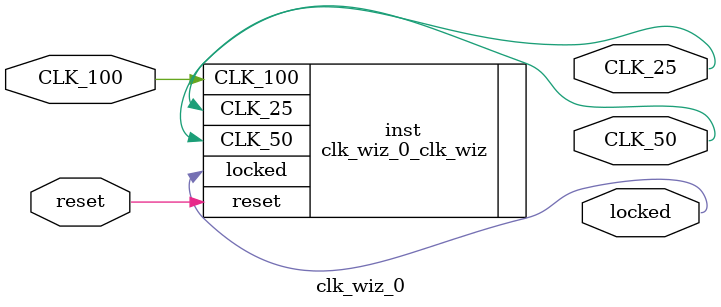
<source format=v>


`timescale 1ps/1ps

(* CORE_GENERATION_INFO = "clk_wiz_0,clk_wiz_v6_0_10_0_0,{component_name=clk_wiz_0,use_phase_alignment=true,use_min_o_jitter=false,use_max_i_jitter=false,use_dyn_phase_shift=false,use_inclk_switchover=false,use_dyn_reconfig=false,enable_axi=0,feedback_source=FDBK_AUTO,PRIMITIVE=MMCM,num_out_clk=2,clkin1_period=10.000,clkin2_period=10.000,use_power_down=false,use_reset=true,use_locked=true,use_inclk_stopped=false,feedback_type=SINGLE,CLOCK_MGR_TYPE=NA,manual_override=false}" *)

module clk_wiz_0 
 (
  // Clock out ports
  output        CLK_50,
  output        CLK_25,
  // Status and control signals
  input         reset,
  output        locked,
 // Clock in ports
  input         CLK_100
 );

  clk_wiz_0_clk_wiz inst
  (
  // Clock out ports  
  .CLK_50(CLK_50),
  .CLK_25(CLK_25),
  // Status and control signals               
  .reset(reset), 
  .locked(locked),
 // Clock in ports
  .CLK_100(CLK_100)
  );

endmodule

</source>
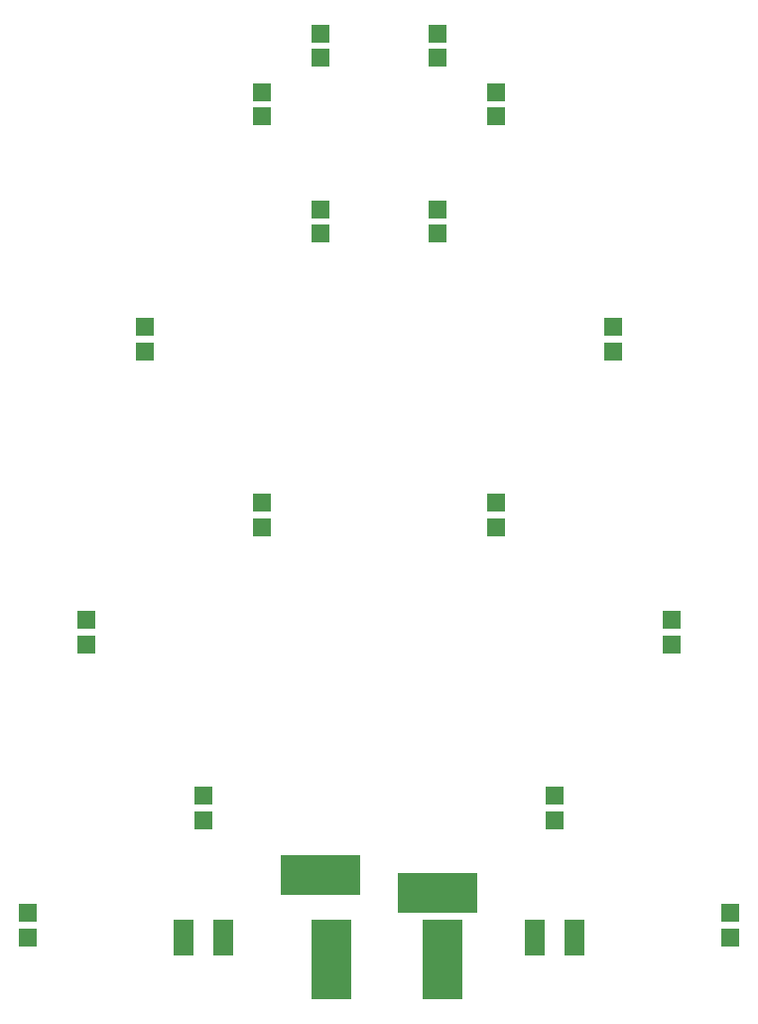
<source format=gbr>
G04 #@! TF.FileFunction,Soldermask,Top*
%FSLAX46Y46*%
G04 Gerber Fmt 4.6, Leading zero omitted, Abs format (unit mm)*
G04 Created by KiCad (PCBNEW 4.0.4-stable) date 12/14/16 08:21:57*
%MOMM*%
%LPD*%
G01*
G04 APERTURE LIST*
%ADD10C,0.100000*%
%ADD11R,1.598880X1.598880*%
%ADD12R,6.900000X3.400000*%
%ADD13R,3.400000X6.851600*%
%ADD14R,1.800000X3.100000*%
G04 APERTURE END LIST*
D10*
D11*
X45000000Y-16049020D03*
X45000000Y-13950980D03*
X40000000Y-21049020D03*
X40000000Y-18950980D03*
X45000000Y-31049020D03*
X45000000Y-28950980D03*
X30000000Y-41049020D03*
X30000000Y-38950980D03*
X40000000Y-56049020D03*
X40000000Y-53950980D03*
X25000000Y-66049020D03*
X25000000Y-63950980D03*
X35000000Y-81049020D03*
X35000000Y-78950980D03*
X20000000Y-91049020D03*
X20000000Y-88950980D03*
X55000000Y-16049020D03*
X55000000Y-13950980D03*
X60000000Y-21049020D03*
X60000000Y-18950980D03*
X55000000Y-31049020D03*
X55000000Y-28950980D03*
X70000000Y-41049020D03*
X70000000Y-38950980D03*
X60000000Y-56049020D03*
X60000000Y-53950980D03*
X75000000Y-66049020D03*
X75000000Y-63950980D03*
X65000000Y-81049020D03*
X65000000Y-78950980D03*
X80000000Y-91049020D03*
X80000000Y-88950980D03*
D12*
X55000000Y-87200000D03*
D13*
X55400000Y-92900000D03*
D12*
X45000000Y-85700000D03*
D13*
X45900000Y-92900000D03*
D14*
X33300000Y-91000000D03*
X36700000Y-91000000D03*
X66700000Y-91000000D03*
X63300000Y-91000000D03*
M02*

</source>
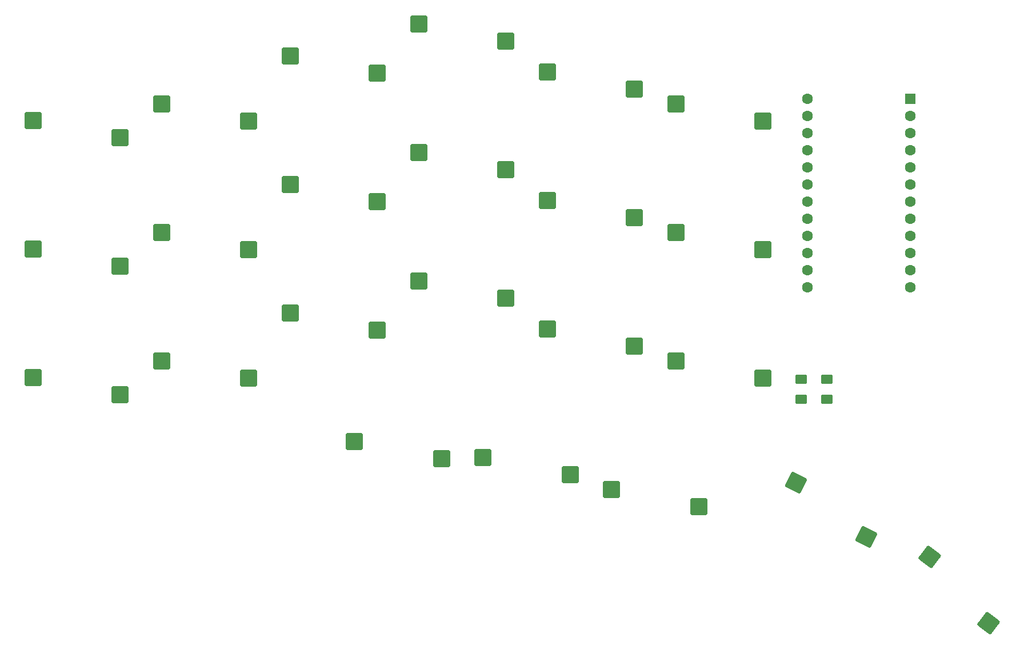
<source format=gbr>
%TF.GenerationSoftware,KiCad,Pcbnew,9.0.2*%
%TF.CreationDate,2025-06-30T19:49:53-10:00*%
%TF.ProjectId,jug,6a75672e-6b69-4636-9164-5f7063625858,rev?*%
%TF.SameCoordinates,Original*%
%TF.FileFunction,Paste,Top*%
%TF.FilePolarity,Positive*%
%FSLAX46Y46*%
G04 Gerber Fmt 4.6, Leading zero omitted, Abs format (unit mm)*
G04 Created by KiCad (PCBNEW 9.0.2) date 2025-06-30 19:49:53*
%MOMM*%
%LPD*%
G01*
G04 APERTURE LIST*
G04 Aperture macros list*
%AMRoundRect*
0 Rectangle with rounded corners*
0 $1 Rounding radius*
0 $2 $3 $4 $5 $6 $7 $8 $9 X,Y pos of 4 corners*
0 Add a 4 corners polygon primitive as box body*
4,1,4,$2,$3,$4,$5,$6,$7,$8,$9,$2,$3,0*
0 Add four circle primitives for the rounded corners*
1,1,$1+$1,$2,$3*
1,1,$1+$1,$4,$5*
1,1,$1+$1,$6,$7*
1,1,$1+$1,$8,$9*
0 Add four rect primitives between the rounded corners*
20,1,$1+$1,$2,$3,$4,$5,0*
20,1,$1+$1,$4,$5,$6,$7,0*
20,1,$1+$1,$6,$7,$8,$9,0*
20,1,$1+$1,$8,$9,$2,$3,0*%
G04 Aperture macros list end*
%ADD10RoundRect,0.250001X0.624999X-0.462499X0.624999X0.462499X-0.624999X0.462499X-0.624999X-0.462499X0*%
%ADD11RoundRect,0.250000X-1.025000X-1.000000X1.025000X-1.000000X1.025000X1.000000X-1.025000X1.000000X0*%
%ADD12RoundRect,0.250000X-1.363506X-0.437582X0.471110X-1.352287X1.363506X0.437582X-0.471110X1.352287X0*%
%ADD13RoundRect,0.250000X-1.421196X-0.175576X0.210608X-1.416428X1.421196X0.175576X-0.210608X1.416428X0*%
%ADD14C,1.600000*%
%ADD15R,1.600000X1.600000*%
G04 APERTURE END LIST*
D10*
%TO.C,D26*%
X174676400Y-73807900D03*
X174676400Y-76782900D03*
%TD*%
D11*
%TO.C,S21*%
X146561200Y-90172000D03*
X159488200Y-92712000D03*
%TD*%
%TO.C,S1*%
X60834400Y-35402100D03*
X73761400Y-37942100D03*
%TD*%
%TO.C,S2*%
X79884800Y-33020800D03*
X92811800Y-35560800D03*
%TD*%
%TO.C,S3*%
X98935200Y-25876900D03*
X111862200Y-28416900D03*
%TD*%
%TO.C,S4*%
X117985600Y-21114300D03*
X130912600Y-23654300D03*
%TD*%
%TO.C,S5*%
X137036000Y-28258200D03*
X149963000Y-30798200D03*
%TD*%
%TO.C,S6*%
X156086400Y-33020800D03*
X169013400Y-35560800D03*
%TD*%
%TO.C,S7*%
X60834400Y-54452500D03*
X73761400Y-56992500D03*
%TD*%
%TO.C,S8*%
X79884800Y-52071200D03*
X92811800Y-54611200D03*
%TD*%
%TO.C,S9*%
X98935200Y-44927300D03*
X111862200Y-47467300D03*
%TD*%
%TO.C,S10*%
X117985600Y-40164700D03*
X130912600Y-42704700D03*
%TD*%
%TO.C,S11*%
X137036000Y-47308600D03*
X149963000Y-49848600D03*
%TD*%
%TO.C,S12*%
X156086400Y-52071200D03*
X169013400Y-54611200D03*
%TD*%
%TO.C,S13*%
X60834400Y-73502900D03*
X73761400Y-76042900D03*
%TD*%
%TO.C,S14*%
X79884800Y-71121600D03*
X92811800Y-73661600D03*
%TD*%
%TO.C,S15*%
X98935200Y-63977700D03*
X111862200Y-66517700D03*
%TD*%
%TO.C,S16*%
X117985600Y-59215100D03*
X130912600Y-61755100D03*
%TD*%
%TO.C,S17*%
X137036000Y-66359000D03*
X149963000Y-68899000D03*
%TD*%
%TO.C,S18*%
X156086400Y-71121600D03*
X169013400Y-73661600D03*
%TD*%
%TO.C,S19*%
X108460400Y-83028100D03*
X121387400Y-85568100D03*
%TD*%
%TO.C,S20*%
X127510800Y-85409400D03*
X140437800Y-87949400D03*
%TD*%
D12*
%TO.C,S22*%
X173888478Y-89097046D03*
X184323952Y-97138178D03*
%TD*%
D13*
%TO.C,S23*%
X193674650Y-100120182D03*
X202427121Y-109966663D03*
%TD*%
D10*
%TO.C,D27*%
X178476400Y-76770400D03*
X178476400Y-73795400D03*
%TD*%
D14*
%TO.C,U2*%
X190840000Y-32260000D03*
D15*
X190840000Y-32260000D03*
D14*
X175600000Y-32260000D03*
X190840000Y-34800000D03*
X175600000Y-34800000D03*
X190840000Y-37340000D03*
X175600000Y-37340000D03*
X190840000Y-39880000D03*
X175600000Y-39880000D03*
X190840000Y-42420000D03*
X175600000Y-42420000D03*
X190840000Y-44960000D03*
X175600000Y-44960000D03*
X190840000Y-47500000D03*
X175600000Y-47500000D03*
X190840000Y-50040000D03*
X175600000Y-50040000D03*
X190840000Y-52580000D03*
X175600000Y-52580000D03*
X190840000Y-55120000D03*
X175600000Y-55120000D03*
X190840000Y-57660000D03*
X175600000Y-57660000D03*
X190840000Y-60200000D03*
X175600000Y-60200000D03*
%TD*%
M02*

</source>
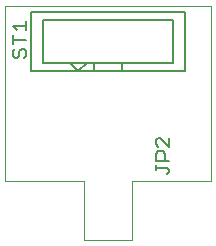
<source format=gto>
G75*
%MOIN*%
%OFA0B0*%
%FSLAX24Y24*%
%IPPOS*%
%LPD*%
%AMOC8*
5,1,8,0,0,1.08239X$1,22.5*
%
%ADD10C,0.0000*%
%ADD11C,0.0050*%
D10*
X000100Y002069D02*
X002738Y002069D01*
X002738Y000100D01*
X004313Y000100D01*
X004313Y002069D01*
X006950Y002069D01*
X006950Y007902D01*
X000100Y007902D01*
X000100Y002069D01*
D11*
X000966Y005741D02*
X000966Y007709D01*
X006084Y007709D01*
X006084Y005741D01*
X003998Y005741D01*
X003053Y005741D01*
X003053Y006016D01*
X003998Y006016D01*
X003998Y005741D01*
X003998Y006016D02*
X005691Y006016D01*
X005691Y007434D01*
X001360Y007434D01*
X001360Y006016D01*
X002265Y006016D01*
X002541Y005741D01*
X002817Y006016D01*
X002265Y006016D01*
X002541Y005741D02*
X000966Y005741D01*
X000725Y006175D02*
X000800Y006250D01*
X000800Y006400D01*
X000725Y006475D01*
X000650Y006475D01*
X000575Y006400D01*
X000575Y006250D01*
X000500Y006175D01*
X000425Y006175D01*
X000350Y006250D01*
X000350Y006400D01*
X000425Y006475D01*
X000350Y006636D02*
X000350Y006936D01*
X000350Y006786D02*
X000800Y006786D01*
X000800Y007096D02*
X000800Y007396D01*
X000800Y007246D02*
X000350Y007246D01*
X000500Y007096D01*
X002541Y005741D02*
X003053Y005741D01*
X003053Y006016D02*
X002817Y006016D01*
X005200Y003515D02*
X005125Y003440D01*
X005125Y003290D01*
X005200Y003215D01*
X005200Y003055D02*
X005350Y003055D01*
X005425Y002980D01*
X005425Y002754D01*
X005575Y002754D02*
X005125Y002754D01*
X005125Y002980D01*
X005200Y003055D01*
X005575Y003215D02*
X005275Y003515D01*
X005200Y003515D01*
X005575Y003515D02*
X005575Y003215D01*
X005125Y002594D02*
X005125Y002444D01*
X005125Y002519D02*
X005500Y002519D01*
X005575Y002444D01*
X005575Y002369D01*
X005500Y002294D01*
M02*

</source>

============================================================

- [YOUR OBJECTIVE] Of the entries above, repeat exactly the lines from the line with "X000100Y007902D01*" through the line with "X005200Y003515D01*", both of them included.

- [RESULT]
X000100Y007902D01*
X000100Y002069D01*
D11*
X000966Y005741D02*
X000966Y007709D01*
X006084Y007709D01*
X006084Y005741D01*
X003998Y005741D01*
X003053Y005741D01*
X003053Y006016D01*
X003998Y006016D01*
X003998Y005741D01*
X003998Y006016D02*
X005691Y006016D01*
X005691Y007434D01*
X001360Y007434D01*
X001360Y006016D01*
X002265Y006016D01*
X002541Y005741D01*
X002817Y006016D01*
X002265Y006016D01*
X002541Y005741D02*
X000966Y005741D01*
X000725Y006175D02*
X000800Y006250D01*
X000800Y006400D01*
X000725Y006475D01*
X000650Y006475D01*
X000575Y006400D01*
X000575Y006250D01*
X000500Y006175D01*
X000425Y006175D01*
X000350Y006250D01*
X000350Y006400D01*
X000425Y006475D01*
X000350Y006636D02*
X000350Y006936D01*
X000350Y006786D02*
X000800Y006786D01*
X000800Y007096D02*
X000800Y007396D01*
X000800Y007246D02*
X000350Y007246D01*
X000500Y007096D01*
X002541Y005741D02*
X003053Y005741D01*
X003053Y006016D02*
X002817Y006016D01*
X005200Y003515D02*
X005125Y003440D01*
X005125Y003290D01*
X005200Y003215D01*
X005200Y003055D02*
X005350Y003055D01*
X005425Y002980D01*
X005425Y002754D01*
X005575Y002754D02*
X005125Y002754D01*
X005125Y002980D01*
X005200Y003055D01*
X005575Y003215D02*
X005275Y003515D01*
X005200Y003515D01*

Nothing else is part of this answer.